Reading passage section start

Variables are classified into two broad categories. A categorical variable (also called a qualitative variable) takes on values that represent groups or categories, such as “region” (North, South, East, West) or “product type” (A, B, C). A numerical variable (quantitative variable) holds numbers that can be measured or counted, such as “sales revenue” or “units sold”. Numerical variables are further divided into discrete (countable values like number of visits) and continuous (measurable values like time spent on a website).

Population, Sample, and Sampling Methods The population is the entire set of items or individuals that an analyst wishes to study. In practice, accessing the whole population is often impossible, so a sample is drawn. A sample should be representative so that conclusions can be generalized. Common sampling techniques include simple random sampling, where each member has an equal chance of selection; stratified sampling, which divides the population into homogeneous sub‑groups (strata) and samples each stratum proportionally; and cluster sampling, where clusters of units (such as stores or schools) are randomly selected and all members within chosen clusters are surveyed.

Descriptive Statistics – Summarising Data Descriptive statistics provide a snapshot of the data’s central tendency, spread, and shape. The mean (average) is calculated by summing all values of a variable and dividing by the number of observations. The median is the middle value when observations are ordered, and the mode is the most frequently occurring value.

The standard deviation measures the average distance of observations from the mean, indicating variability. Its square, the variance, is useful in statistical modelling. A low standard deviation suggests that data points are clustered close to the mean, whereas a high standard deviation indicates wide dispersion.

The shape of a distribution is described by skewness (asymmetry) and kurtosis (tailedness). A distribution with a long right tail is said to be positively skewed. The classic normal distribution (bell curve) is symmetric, with skewness of zero and kurtosis of three.

Outliers are observations that lie far from the rest of the data. They may signal data entry errors, measurement anomalies, or genuine extreme cases. Detecting outliers typically involves visual tools such as boxplots or statistical rules (e.G., Values beyond 1.5 × IQR).

Relationships Between Variables The strength and direction of a linear relationship between two numerical variables are quantified by the correlation coefficient (Pearson’s r). A value close to +1 indicates a strong positive relationship; close to –1 indicates a strong negative relationship; and near 0 suggests little or no linear association.

Correlation does not imply causation. Causal inference requires additional evidence, such as experimental design, temporal precedence, or domain knowledge. For example, a rise in ice‑cream sales may be correlated with higher rates of sunburn, but buying ice‑cream does not cause sunburn.

Regression and Predictive Modelling Regression analysis estimates the functional relationship between a dependent variable (target) and one or more independent variables (predictors). In simple linear regression, a single predictor is used, and the model takes the form y = β₀ + β₁x + ε. The coefficients β₀ (intercept) and β₁ (slope) are estimated from data, and ε represents random error.

When the target variable is categorical (e.G., Churn yes/no), logistic regression is employed. It models the log‑odds of the probability of the event occurring and outputs values between 0 and 1, which can be thresholded to produce class predictions.

Regression is a foundation for many advanced techniques, including multiple linear regression, where several predictors are included, and regularisation methods that penalise excessive complexity (e.G., Ridge regression, lasso).

Reading passage section end
Source information section start

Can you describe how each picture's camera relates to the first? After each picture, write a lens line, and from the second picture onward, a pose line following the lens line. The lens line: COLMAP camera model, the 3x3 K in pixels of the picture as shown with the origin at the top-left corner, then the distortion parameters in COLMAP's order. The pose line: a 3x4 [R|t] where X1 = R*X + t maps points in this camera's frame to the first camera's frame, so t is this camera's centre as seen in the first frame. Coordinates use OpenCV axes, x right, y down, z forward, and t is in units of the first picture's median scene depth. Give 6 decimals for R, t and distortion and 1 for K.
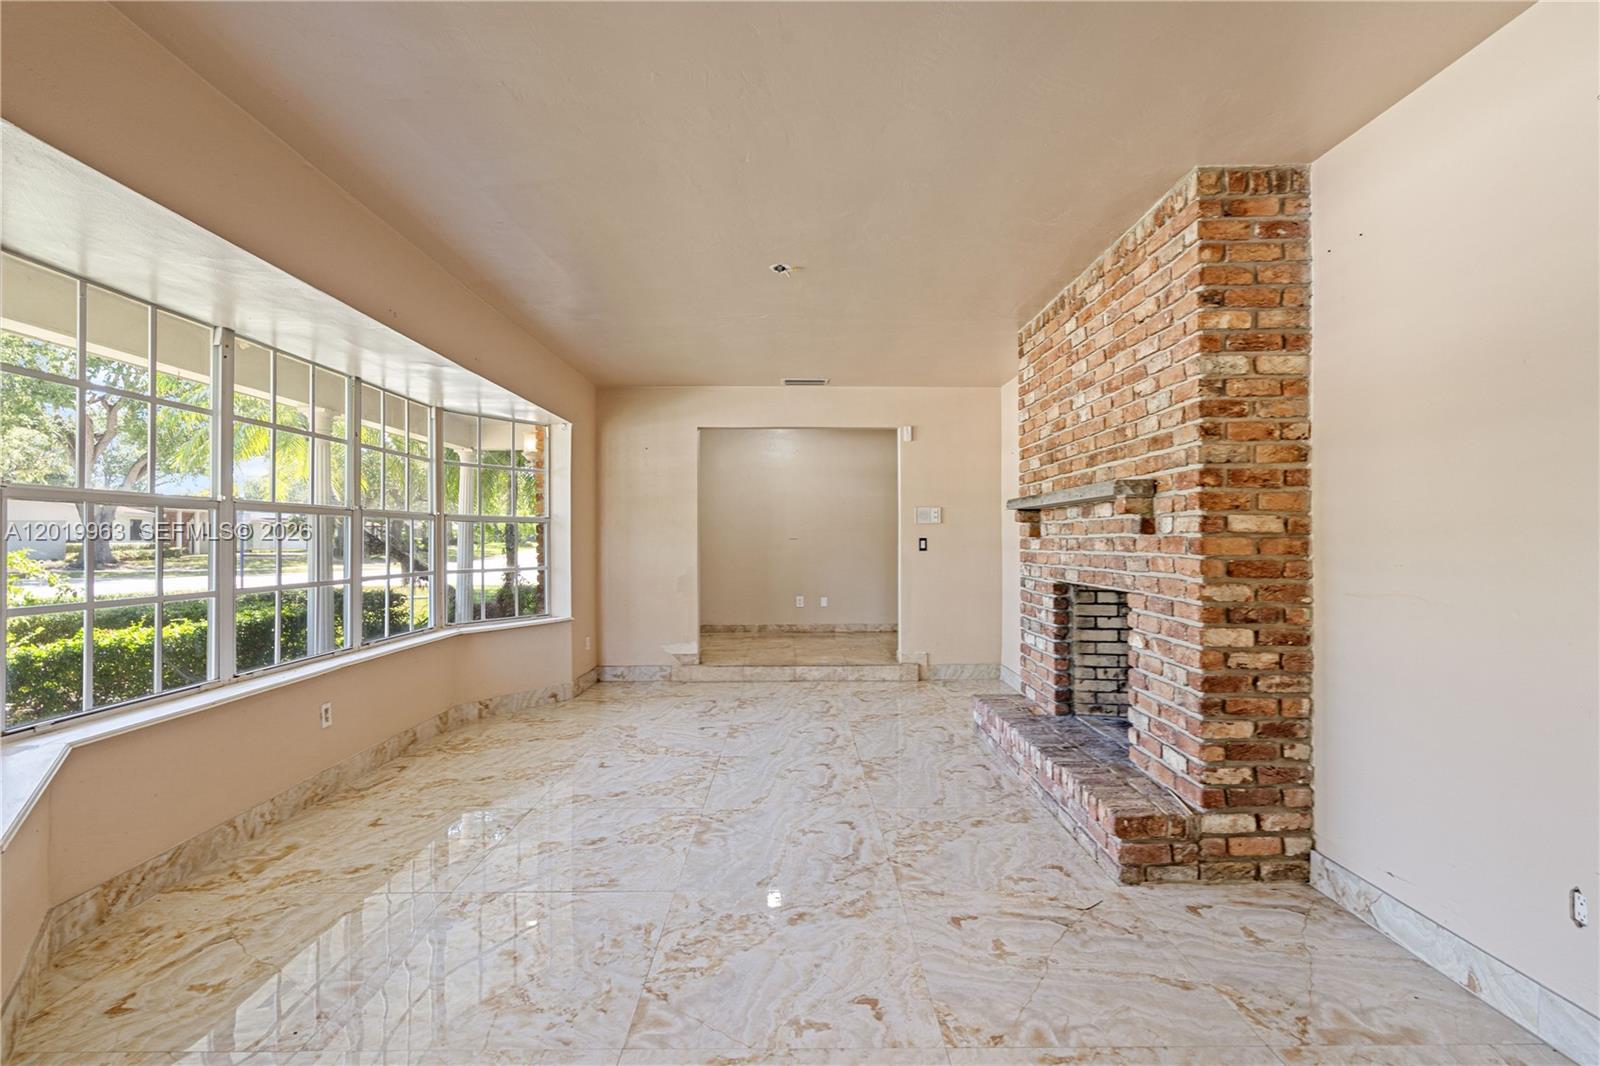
lens RADIAL K [[765.1, 0, 800.0], [0, 765.1, 533.0], [0, 0, 1]] dist [0.014344, 0.000039]
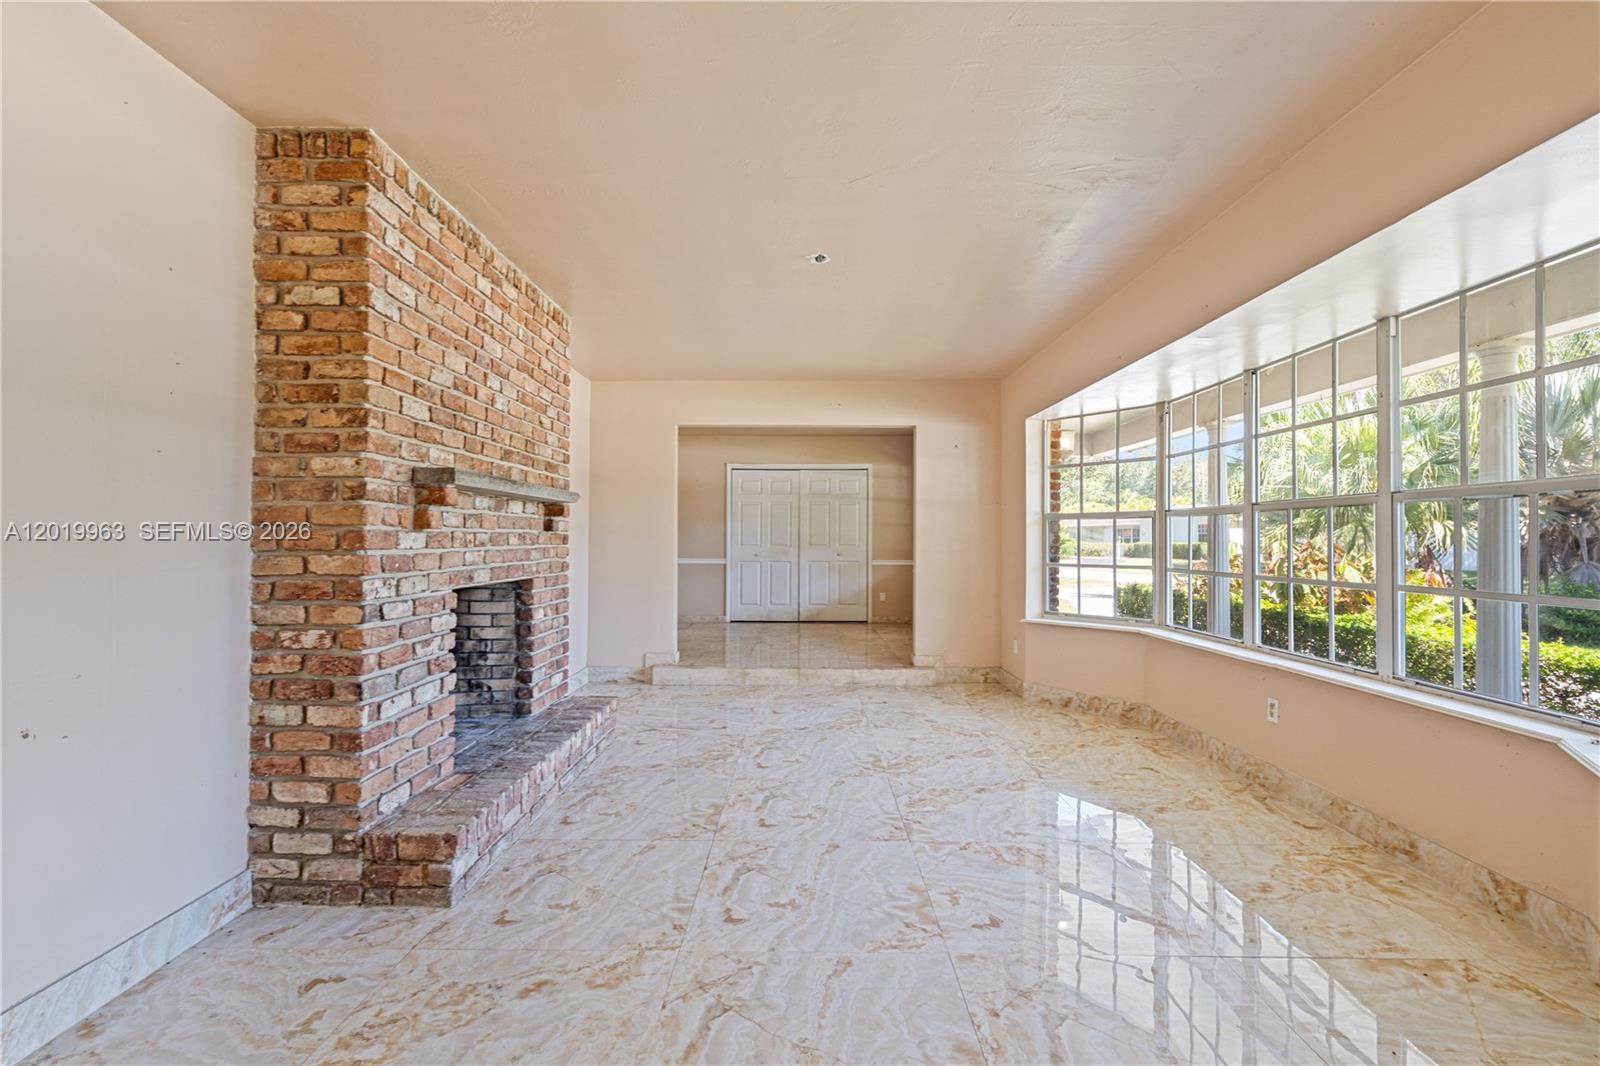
lens RADIAL K [[712.6, 0, 800.0], [0, 712.6, 533.0], [0, 0, 1]] dist [0.001746, 0.000238]
pose [[-0.999858, 0.000186, 0.016878, -0.016811], [-0.000127, 0.999829, -0.018510, 0.023822], [-0.016878, -0.018509, -0.999686, 1.946880]]
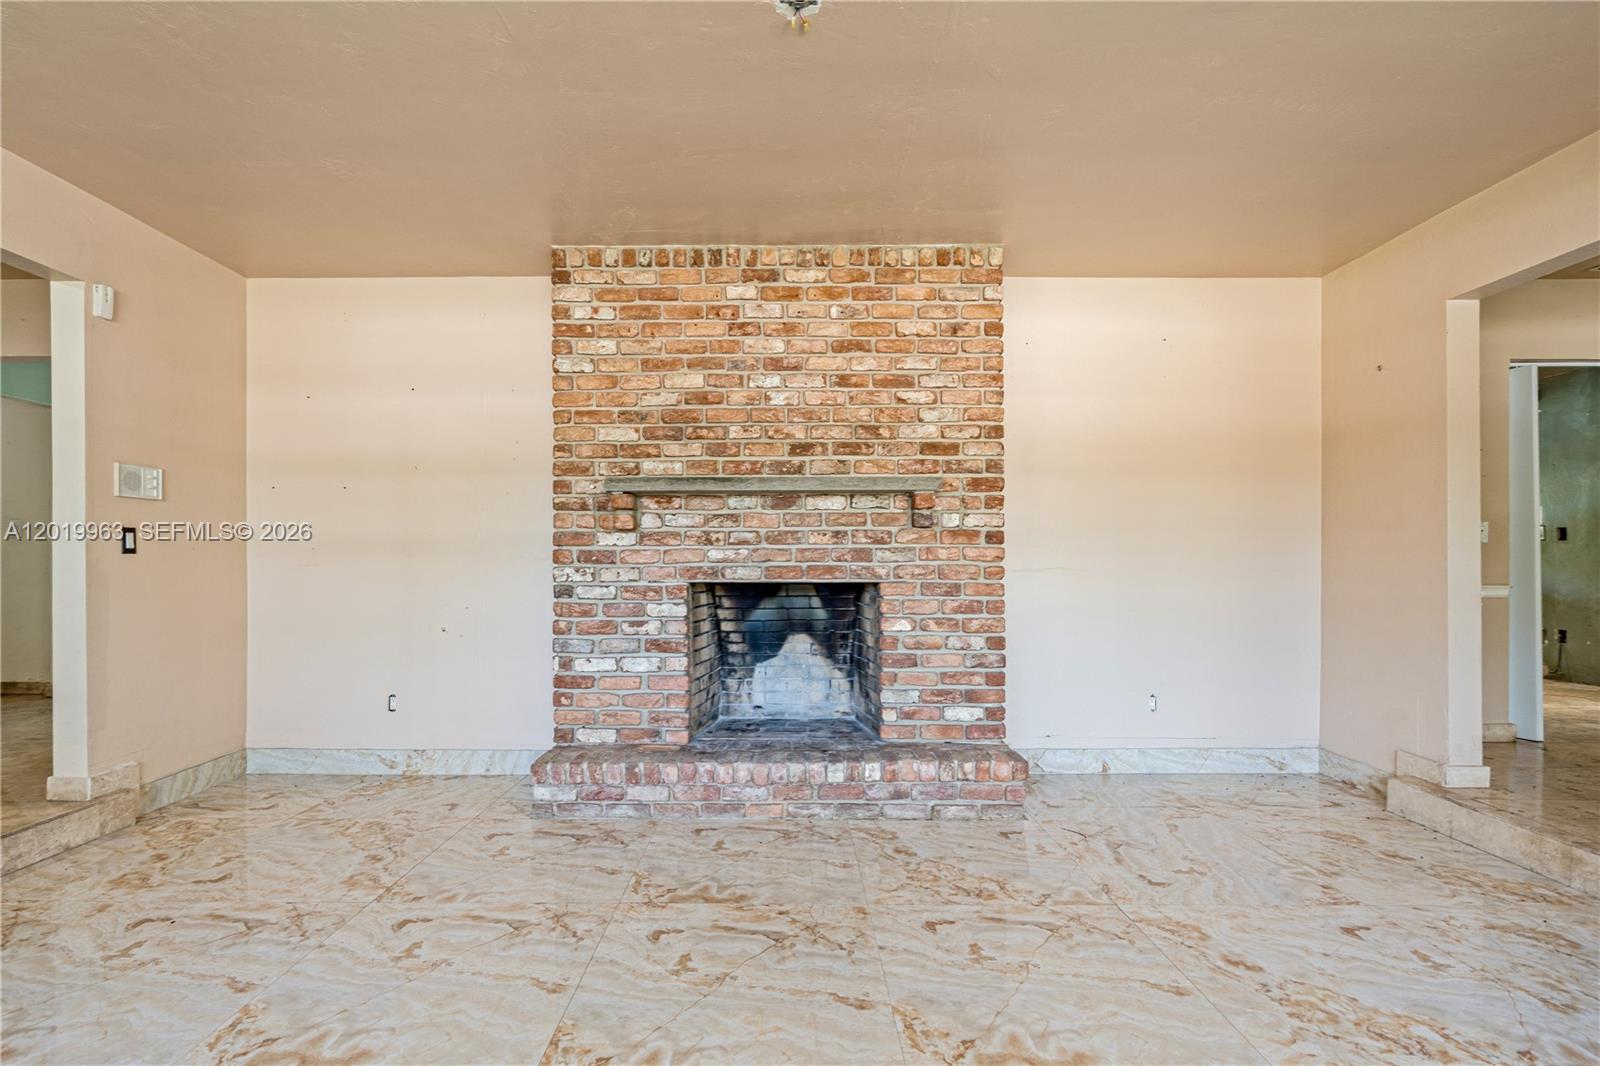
lens RADIAL K [[751.3, 0, 797.2], [0, 751.3, 561.1], [0, 0, 1]] dist [-0.003664, 0.000086]
pose [[-0.007183, 0.002987, 0.999970, -0.559768], [-0.005671, 0.999979, -0.003028, 0.047382], [-0.999958, -0.005693, -0.007166, 1.024690]]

Source information section end

Activity —
Extend the passage on basic statistics for data analysis, picking up right after its final sentence. These entries were gathered from a separate source.

Solved problem —
Supervised vs Unsupervised Learning In supervised learning, the algorithm is trained on a labeled dataset, meaning each observation includes both features and a known target. Classification (predicting categories) and regression (predicting continuous values) are typical supervised tasks.

In contrast, unsupervised learning works with unlabeled data, aiming to discover hidden structure. Common unsupervised methods include clustering (e.G., K‑means, hierarchical clustering) which groups similar observations, and dimensionality reduction (e.G., Principal Component Analysis) which compresses the feature space while retaining most variance.

Feature Engineering and Data Preparation A feature (or variable) is an input used by a model to make predictions. Feature engineering involves transforming raw data into informative attributes. Examples include extracting the day of week from a timestamp, creating a “total spend” variable by summing several monetary columns, or encoding categorical variables using one‑hot encoding.

Effective feature engineering often improves model performance more than algorithm choice. However, it requires domain insight and careful handling to avoid leakage, where information from the test set inadvertently influences the training process.

Data is seldom clean when first acquired. Data cleaning (or data cleansing) addresses missing values, duplicate records, inconsistent formats, and erroneous entries. Techniques include imputation (replacing missing values with mean, median, or model‑based estimates), deletion of rows with excessive missingness, and standardising units (e.G., Converting all lengths to metres).

Data Wrangling, ETL, and Pipelines The process of moving data from source to analysis is often called ETL – Extract, Transform, Load. Extraction pulls data from operational systems (databases, APIs, flat files). Transformation applies cleaning, enrichment, and aggregation. Loading inserts the transformed data into a destination, such as a data warehouse or data lake, ready for analysis.

A data pipeline automates ETL steps, typically using scheduling tools (e.G., Airflow) or cloud services (e.G., AWS Glue). Pipelines ensure repeatability, version control, and error handling, which are crucial for production‑grade analytics.

Data Storage Concepts – Databases, Warehouses, and Lakes Relational databases store data in tables with defined schemas, using Structured Query Language (SQL) for manipulation. Primary keys uniquely identify rows, while foreign keys establish relationships between tables, enabling joins (inner, left, right, full) to combine data across tables.

A data warehouse is a specialised relational system optimised for analytical queries, often employing star or snowflake schemas that denormalise data for faster reporting. In contrast, a data lake stores raw, unstructured, or semi‑structured data (e.G., Log files, sensor streams) in its native format, typically on distributed file systems like HDFS or cloud object storage.

NoSQL databases (e.G., MongoDB, Cassandra) provide flexible schemas for document‑oriented or key‑value storage, supporting high‑velocity data ingestion and horizontal scaling. Understanding the trade‑offs between consistency, availability, and partition tolerance (the CAP theorem) guides technology selection.

Big Data Technologies When data volume, velocity, or variety exceed the capacity of traditional tools, big data platforms are employed. Hadoop implements the MapReduce paradigm, splitting tasks into map (parallel processing) and reduce (aggregation) phases across a cluster.

Spark extends MapReduce with in‑memory computation, offering faster iterative algorithms for machine learning and graph processing. Spark’s DataFrame API provides a familiar, SQL‑like interface for large‑scale data manipulation.

Cloud Computing Layers – IaaS, PaaS, SaaS Infrastructure as a Service (IaaS) supplies virtualised compute, storage, and networking resources (e.G., AWS EC2). Platform as a Service (PaaS) adds managed runtime environments, databases, and development tools (e.G., Azure Synapse). Software as a Service (SaaS) delivers complete applications over the web (e.G., Tableau for visual analytics).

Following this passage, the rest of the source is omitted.